*** Document extract ***
# Dove Creek in Stockton



## Fleigenbinder (Feb 3, 2010)

Here are a few pics of the fish we landed Wednesday at Stockton. The Largest weighed over 10 lbs and was caught Saturday.

Hope you like em'

Fenwick


----------



## cantnotfish (Jan 3, 2010)

Awsome fish man! Is that private? That's a goon post, I just hope everyone on here dosent go down there and fish out your hole man.


----------



## Nor-tah (Dec 16, 2007)

Pay-to-play. Some big fish for sure. Hope the tourney goes well.


----------



## LOAH (Sep 29, 2007)

Pretty rainbows.

No pics of the 10lber?


----------



## dartangion (Jul 2, 2008)

That hen in the last pic looks like she's going to burst! Nice fish. We pay for our licenses to catch dinks...might as well fork over some dough for some big ones once in a while! Thanks!


----------



## Fleigenbinder (Feb 3, 2010)

It is pay to fish and the Hen was the 10 lbr. It is catch and release fly and single hook only - no bait fishing. We are very careful with the fish.

All the details are on the website.

Thanks for your comments.

Fenwick


----------



## .45 (Sep 21, 2007)

Fleigenbinder said:


> It is pay to fish and the Hen was the 10 lbr. It is catch and release fly and single hook only - *no bait fishing*. We are very careful with the fish.
> 
> All the details are on the website.
> 
> ...


NO BAIT ?!?!?!?


----------



## Nor-tah (Dec 16, 2007)

Yep no bait.... Just fingers in the gills. I couldnt resist. :wink: Hey they are your fish, you can do what you want with them. :O•-: :O•-:


----------



## orvis1 (Sep 7, 2007)

Oh no you didn't... :twisted:


----------



## Riverrat77 (Sep 7, 2007)

Nor-tah said:


> Yep no bait.... Just fingers in the gills. I couldnt resist. :wink: Hey they are your fish, you can do what you want with them. :O•-: :O•-:


I was just gonna say.... oh crap, somebody is going to light him up about that. :lol: Especially after the comment about being very careful with the fish. Oh well... thats still a nice wad of fish right there.


----------



## Bo0YaA (Sep 29, 2008)

So if you dont mind, maybe you could post the link to the info either here or pm me, I would love to take my kids out there to hook into one of those pigs. Also, can you use single hooked lures?


----------



## LOAH (Sep 29, 2007)

Fleigenbinder said:


> the Hen was the 10 lbr.


That's the 10lber?

:?

Now _that's_ a salesman! :lol:

If I buy that, do I get a warranty? Seat covers? Sorry, just messin'.

It's definitely a nice rainbow though. Congrats on your business. I hope you find plenty of willing clients from plugging it here.


----------



## Hunter7 (Mar 14, 2009)

Is it 15$ for adults an hour and kids free that is kind of pricey, I like to fish all day probably have to spend a couple hundred before you caught something. Not worth it if you ask me.


----------



## Fleigenbinder (Feb 3, 2010)

Our website is trophytroutschool.com and all the details are there. 

Regarding cost, we understand reservations about the cost - most of our clients want to fish for an hour or two and so our pricing accomodates those anglers. If you want more time, we offer $50 Half day and $100 all day. Considering it only takes 30-40 minutes to get there from SL (as opposed to a several hour drive) we feel we are giving a good deal.
*** Dataset excerpts ***
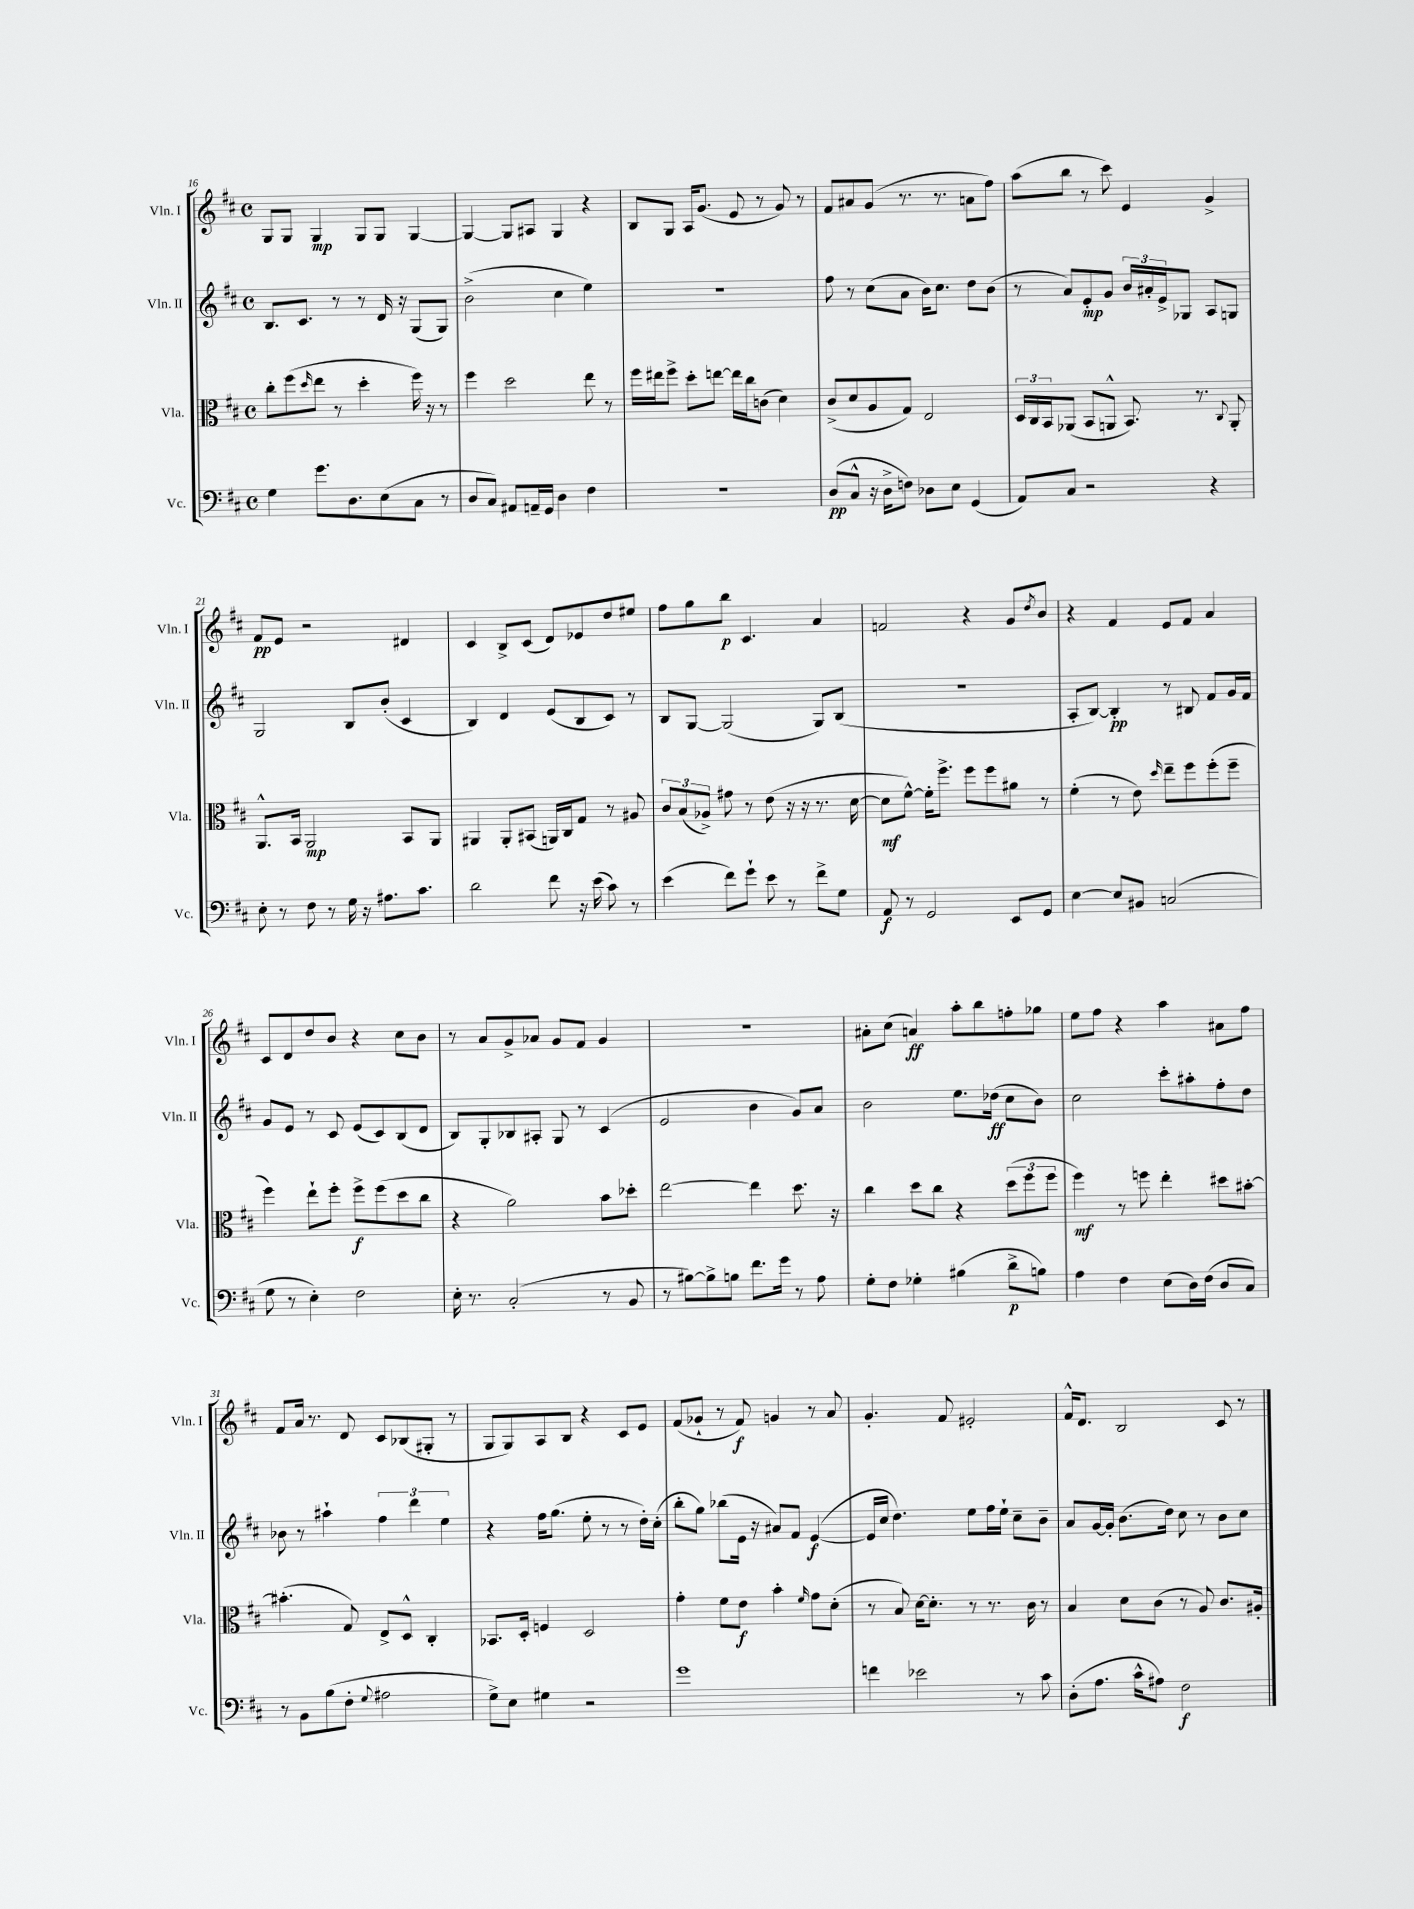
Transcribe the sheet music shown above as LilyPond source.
***
*** Dataset excerpts ***
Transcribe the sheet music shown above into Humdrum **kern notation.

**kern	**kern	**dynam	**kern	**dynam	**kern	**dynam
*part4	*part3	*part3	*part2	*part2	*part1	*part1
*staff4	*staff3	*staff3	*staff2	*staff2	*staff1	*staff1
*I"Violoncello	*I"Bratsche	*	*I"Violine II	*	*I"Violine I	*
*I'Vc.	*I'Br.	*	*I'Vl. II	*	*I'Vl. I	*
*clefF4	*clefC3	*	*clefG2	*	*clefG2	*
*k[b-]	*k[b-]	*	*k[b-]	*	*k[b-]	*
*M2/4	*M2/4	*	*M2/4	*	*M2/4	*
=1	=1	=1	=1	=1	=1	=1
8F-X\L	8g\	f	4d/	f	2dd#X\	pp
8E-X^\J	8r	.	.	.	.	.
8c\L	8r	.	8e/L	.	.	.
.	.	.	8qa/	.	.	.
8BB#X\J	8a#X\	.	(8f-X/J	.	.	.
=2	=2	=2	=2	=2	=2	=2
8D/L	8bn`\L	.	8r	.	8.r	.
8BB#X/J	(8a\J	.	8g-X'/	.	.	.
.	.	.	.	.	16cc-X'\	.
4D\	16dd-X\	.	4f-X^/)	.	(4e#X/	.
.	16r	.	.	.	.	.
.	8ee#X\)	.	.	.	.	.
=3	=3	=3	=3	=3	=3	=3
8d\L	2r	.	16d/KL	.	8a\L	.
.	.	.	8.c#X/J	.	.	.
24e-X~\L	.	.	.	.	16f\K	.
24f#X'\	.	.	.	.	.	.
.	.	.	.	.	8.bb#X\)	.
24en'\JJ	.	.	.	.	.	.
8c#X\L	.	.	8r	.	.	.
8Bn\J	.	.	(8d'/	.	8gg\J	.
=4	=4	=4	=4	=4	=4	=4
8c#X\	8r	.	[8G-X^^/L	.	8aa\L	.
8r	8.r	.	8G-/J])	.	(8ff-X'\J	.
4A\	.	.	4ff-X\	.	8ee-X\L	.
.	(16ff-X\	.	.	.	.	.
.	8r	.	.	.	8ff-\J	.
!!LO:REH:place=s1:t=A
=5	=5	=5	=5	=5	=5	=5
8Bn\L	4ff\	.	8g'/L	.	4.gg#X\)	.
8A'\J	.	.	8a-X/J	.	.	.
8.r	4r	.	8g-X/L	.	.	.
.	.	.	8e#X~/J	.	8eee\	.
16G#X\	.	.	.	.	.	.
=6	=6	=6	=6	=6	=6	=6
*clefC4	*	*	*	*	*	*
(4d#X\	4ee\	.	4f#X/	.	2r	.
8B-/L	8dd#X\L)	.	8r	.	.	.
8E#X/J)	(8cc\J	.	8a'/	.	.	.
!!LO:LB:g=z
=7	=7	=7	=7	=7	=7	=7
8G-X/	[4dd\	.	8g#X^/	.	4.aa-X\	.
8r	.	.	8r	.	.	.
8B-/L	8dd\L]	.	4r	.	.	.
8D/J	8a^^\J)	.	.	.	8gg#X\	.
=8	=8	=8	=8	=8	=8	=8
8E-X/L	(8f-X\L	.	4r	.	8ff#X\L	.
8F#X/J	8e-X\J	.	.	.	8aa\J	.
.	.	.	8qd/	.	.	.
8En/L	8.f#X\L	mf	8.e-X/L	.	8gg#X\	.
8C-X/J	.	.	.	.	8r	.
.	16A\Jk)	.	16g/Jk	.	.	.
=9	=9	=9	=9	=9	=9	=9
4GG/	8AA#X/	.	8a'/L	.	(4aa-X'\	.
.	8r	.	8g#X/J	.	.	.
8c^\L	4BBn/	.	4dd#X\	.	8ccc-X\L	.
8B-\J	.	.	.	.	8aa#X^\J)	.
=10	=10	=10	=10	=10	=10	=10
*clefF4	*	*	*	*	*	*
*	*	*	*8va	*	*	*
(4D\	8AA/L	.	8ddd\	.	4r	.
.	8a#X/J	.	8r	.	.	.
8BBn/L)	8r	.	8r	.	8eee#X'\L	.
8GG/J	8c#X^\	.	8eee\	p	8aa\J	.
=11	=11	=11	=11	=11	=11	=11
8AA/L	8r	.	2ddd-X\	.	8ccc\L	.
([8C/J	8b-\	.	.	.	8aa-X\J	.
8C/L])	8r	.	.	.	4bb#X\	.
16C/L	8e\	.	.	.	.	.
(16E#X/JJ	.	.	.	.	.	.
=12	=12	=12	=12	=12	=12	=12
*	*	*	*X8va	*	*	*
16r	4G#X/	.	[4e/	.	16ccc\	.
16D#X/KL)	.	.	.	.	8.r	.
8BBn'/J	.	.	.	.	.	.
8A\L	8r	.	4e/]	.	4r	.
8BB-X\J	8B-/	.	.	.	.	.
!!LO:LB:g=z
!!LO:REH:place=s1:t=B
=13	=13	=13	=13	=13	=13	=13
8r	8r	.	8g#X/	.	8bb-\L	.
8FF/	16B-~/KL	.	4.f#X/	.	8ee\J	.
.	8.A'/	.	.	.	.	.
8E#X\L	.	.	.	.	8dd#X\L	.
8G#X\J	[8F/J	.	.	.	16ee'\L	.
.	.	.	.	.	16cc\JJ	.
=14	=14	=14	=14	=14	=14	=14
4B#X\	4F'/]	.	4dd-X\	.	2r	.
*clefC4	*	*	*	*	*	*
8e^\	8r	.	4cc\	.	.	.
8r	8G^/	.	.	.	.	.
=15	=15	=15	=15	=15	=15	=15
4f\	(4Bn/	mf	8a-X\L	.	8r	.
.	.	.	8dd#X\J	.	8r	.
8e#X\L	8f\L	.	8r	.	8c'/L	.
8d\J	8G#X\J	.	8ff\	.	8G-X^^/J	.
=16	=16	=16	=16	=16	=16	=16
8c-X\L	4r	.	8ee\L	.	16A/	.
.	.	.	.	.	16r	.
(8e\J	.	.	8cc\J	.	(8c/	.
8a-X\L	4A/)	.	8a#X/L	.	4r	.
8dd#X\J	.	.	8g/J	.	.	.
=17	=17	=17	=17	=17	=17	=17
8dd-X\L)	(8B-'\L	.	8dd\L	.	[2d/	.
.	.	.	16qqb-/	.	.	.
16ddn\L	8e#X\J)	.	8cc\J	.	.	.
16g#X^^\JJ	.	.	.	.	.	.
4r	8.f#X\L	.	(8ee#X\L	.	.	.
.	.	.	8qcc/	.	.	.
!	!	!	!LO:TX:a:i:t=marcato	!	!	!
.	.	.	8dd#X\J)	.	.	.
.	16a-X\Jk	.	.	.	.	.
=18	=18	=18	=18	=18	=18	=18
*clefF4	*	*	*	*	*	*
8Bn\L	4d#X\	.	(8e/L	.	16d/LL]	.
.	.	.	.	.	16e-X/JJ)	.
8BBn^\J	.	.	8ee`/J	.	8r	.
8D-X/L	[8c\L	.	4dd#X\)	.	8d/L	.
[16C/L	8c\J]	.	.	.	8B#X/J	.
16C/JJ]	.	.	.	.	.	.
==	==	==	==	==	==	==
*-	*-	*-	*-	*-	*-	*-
***
*** Dataset excerpts ***
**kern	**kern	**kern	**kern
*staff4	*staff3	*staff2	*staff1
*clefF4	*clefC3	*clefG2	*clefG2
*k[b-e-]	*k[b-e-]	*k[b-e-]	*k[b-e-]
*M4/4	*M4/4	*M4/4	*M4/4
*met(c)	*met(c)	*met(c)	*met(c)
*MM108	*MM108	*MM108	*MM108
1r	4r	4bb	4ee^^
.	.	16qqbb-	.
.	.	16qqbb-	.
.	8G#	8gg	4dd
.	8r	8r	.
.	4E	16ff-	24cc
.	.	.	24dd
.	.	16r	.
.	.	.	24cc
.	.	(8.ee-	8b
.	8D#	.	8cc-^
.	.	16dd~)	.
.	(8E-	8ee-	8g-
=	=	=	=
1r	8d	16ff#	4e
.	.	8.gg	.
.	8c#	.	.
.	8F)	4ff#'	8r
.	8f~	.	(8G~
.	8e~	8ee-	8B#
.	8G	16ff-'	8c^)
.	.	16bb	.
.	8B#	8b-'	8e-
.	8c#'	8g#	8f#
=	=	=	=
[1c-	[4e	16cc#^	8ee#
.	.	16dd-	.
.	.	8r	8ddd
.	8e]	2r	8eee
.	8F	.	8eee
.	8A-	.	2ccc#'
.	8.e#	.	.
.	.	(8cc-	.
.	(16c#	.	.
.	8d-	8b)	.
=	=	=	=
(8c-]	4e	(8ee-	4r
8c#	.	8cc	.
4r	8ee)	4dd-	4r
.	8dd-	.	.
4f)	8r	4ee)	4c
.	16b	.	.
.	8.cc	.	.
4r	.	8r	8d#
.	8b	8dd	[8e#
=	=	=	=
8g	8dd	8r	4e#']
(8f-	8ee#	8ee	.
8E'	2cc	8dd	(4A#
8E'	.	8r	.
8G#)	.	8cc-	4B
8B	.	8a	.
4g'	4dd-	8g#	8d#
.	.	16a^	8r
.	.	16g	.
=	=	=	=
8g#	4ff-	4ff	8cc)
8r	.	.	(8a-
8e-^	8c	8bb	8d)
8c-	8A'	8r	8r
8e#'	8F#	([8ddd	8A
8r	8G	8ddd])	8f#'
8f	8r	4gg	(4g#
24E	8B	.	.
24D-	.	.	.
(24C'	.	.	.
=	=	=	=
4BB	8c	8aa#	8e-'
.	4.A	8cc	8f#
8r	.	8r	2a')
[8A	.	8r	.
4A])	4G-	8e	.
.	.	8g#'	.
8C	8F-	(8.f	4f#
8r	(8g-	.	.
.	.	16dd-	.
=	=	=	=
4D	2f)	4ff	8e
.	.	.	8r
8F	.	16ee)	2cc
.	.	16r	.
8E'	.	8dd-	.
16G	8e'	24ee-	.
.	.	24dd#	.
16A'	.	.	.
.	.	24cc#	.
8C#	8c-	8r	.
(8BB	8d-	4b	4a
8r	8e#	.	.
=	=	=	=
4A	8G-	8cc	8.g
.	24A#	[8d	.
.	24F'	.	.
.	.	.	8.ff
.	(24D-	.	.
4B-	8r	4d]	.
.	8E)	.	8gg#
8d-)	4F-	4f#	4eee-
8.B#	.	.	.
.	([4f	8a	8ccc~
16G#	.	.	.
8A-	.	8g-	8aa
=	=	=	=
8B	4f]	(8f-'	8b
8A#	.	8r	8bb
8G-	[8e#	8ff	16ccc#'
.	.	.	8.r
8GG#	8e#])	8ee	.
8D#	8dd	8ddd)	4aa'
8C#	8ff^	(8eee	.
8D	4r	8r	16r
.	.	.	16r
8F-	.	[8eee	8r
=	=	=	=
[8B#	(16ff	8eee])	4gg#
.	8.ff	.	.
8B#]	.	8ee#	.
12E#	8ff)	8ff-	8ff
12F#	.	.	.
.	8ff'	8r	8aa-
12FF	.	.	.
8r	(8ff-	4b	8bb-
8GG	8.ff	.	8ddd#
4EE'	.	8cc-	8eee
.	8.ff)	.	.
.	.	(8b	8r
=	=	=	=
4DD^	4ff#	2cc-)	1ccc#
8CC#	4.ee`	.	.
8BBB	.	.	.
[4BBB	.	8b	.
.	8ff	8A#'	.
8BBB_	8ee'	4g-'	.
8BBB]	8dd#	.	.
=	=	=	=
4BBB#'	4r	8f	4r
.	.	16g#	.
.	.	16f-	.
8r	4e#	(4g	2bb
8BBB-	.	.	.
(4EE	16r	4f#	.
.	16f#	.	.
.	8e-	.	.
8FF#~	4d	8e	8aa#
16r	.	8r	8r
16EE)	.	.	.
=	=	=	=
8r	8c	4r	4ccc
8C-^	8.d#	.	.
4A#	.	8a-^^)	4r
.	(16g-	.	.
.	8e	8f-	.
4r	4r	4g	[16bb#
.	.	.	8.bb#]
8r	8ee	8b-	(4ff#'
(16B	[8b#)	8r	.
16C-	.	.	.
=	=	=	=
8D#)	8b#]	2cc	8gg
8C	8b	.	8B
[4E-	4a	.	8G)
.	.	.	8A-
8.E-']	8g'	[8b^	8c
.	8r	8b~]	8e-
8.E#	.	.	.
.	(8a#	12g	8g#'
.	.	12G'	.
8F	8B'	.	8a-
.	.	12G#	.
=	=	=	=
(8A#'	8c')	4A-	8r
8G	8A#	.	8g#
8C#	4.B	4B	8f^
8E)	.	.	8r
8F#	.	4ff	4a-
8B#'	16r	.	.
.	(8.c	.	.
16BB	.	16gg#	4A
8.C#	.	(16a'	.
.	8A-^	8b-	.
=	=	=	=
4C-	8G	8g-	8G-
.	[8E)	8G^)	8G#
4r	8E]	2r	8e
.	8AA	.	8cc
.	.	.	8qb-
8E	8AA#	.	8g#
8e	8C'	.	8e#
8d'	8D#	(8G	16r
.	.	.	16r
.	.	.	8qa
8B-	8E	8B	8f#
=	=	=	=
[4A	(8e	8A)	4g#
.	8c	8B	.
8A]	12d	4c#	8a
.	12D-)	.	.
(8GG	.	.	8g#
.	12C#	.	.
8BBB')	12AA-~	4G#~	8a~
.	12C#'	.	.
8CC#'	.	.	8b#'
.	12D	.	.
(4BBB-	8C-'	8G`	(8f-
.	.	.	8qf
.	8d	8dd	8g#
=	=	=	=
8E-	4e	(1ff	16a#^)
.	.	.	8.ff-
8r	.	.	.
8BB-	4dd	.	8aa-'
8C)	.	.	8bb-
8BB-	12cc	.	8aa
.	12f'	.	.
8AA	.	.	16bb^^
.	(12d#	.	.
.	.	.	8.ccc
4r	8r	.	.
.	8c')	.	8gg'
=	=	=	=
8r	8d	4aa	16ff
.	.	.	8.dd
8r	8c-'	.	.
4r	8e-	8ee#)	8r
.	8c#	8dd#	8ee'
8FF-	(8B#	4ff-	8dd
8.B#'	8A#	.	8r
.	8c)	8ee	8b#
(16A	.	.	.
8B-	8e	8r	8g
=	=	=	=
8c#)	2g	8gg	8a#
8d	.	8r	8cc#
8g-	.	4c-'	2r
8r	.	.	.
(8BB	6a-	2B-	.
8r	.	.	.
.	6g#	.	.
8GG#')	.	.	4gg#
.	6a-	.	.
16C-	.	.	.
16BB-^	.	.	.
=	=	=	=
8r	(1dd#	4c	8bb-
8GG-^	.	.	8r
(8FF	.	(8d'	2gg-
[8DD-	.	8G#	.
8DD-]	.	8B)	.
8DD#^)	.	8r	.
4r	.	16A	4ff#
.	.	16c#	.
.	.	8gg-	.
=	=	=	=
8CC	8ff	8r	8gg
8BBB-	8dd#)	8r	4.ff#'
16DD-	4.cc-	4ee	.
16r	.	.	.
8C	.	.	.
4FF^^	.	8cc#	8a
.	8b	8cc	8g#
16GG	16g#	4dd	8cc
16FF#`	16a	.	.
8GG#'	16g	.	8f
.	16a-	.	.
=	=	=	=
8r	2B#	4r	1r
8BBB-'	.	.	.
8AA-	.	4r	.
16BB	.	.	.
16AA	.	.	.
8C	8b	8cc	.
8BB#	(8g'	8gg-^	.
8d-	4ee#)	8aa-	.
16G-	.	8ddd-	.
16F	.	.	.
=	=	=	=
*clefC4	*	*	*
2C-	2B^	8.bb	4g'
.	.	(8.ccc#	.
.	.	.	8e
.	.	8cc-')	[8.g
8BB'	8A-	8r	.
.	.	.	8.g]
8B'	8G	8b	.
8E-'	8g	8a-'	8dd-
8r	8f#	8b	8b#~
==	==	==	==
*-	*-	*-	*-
***
Render this sentence from the fishing forum thread into Spanish: "If you want more time, we offer $50 Half day and $100 all day."

Si quiere más tiempo, ofrecemos medio día por $50 y el día completo por $100.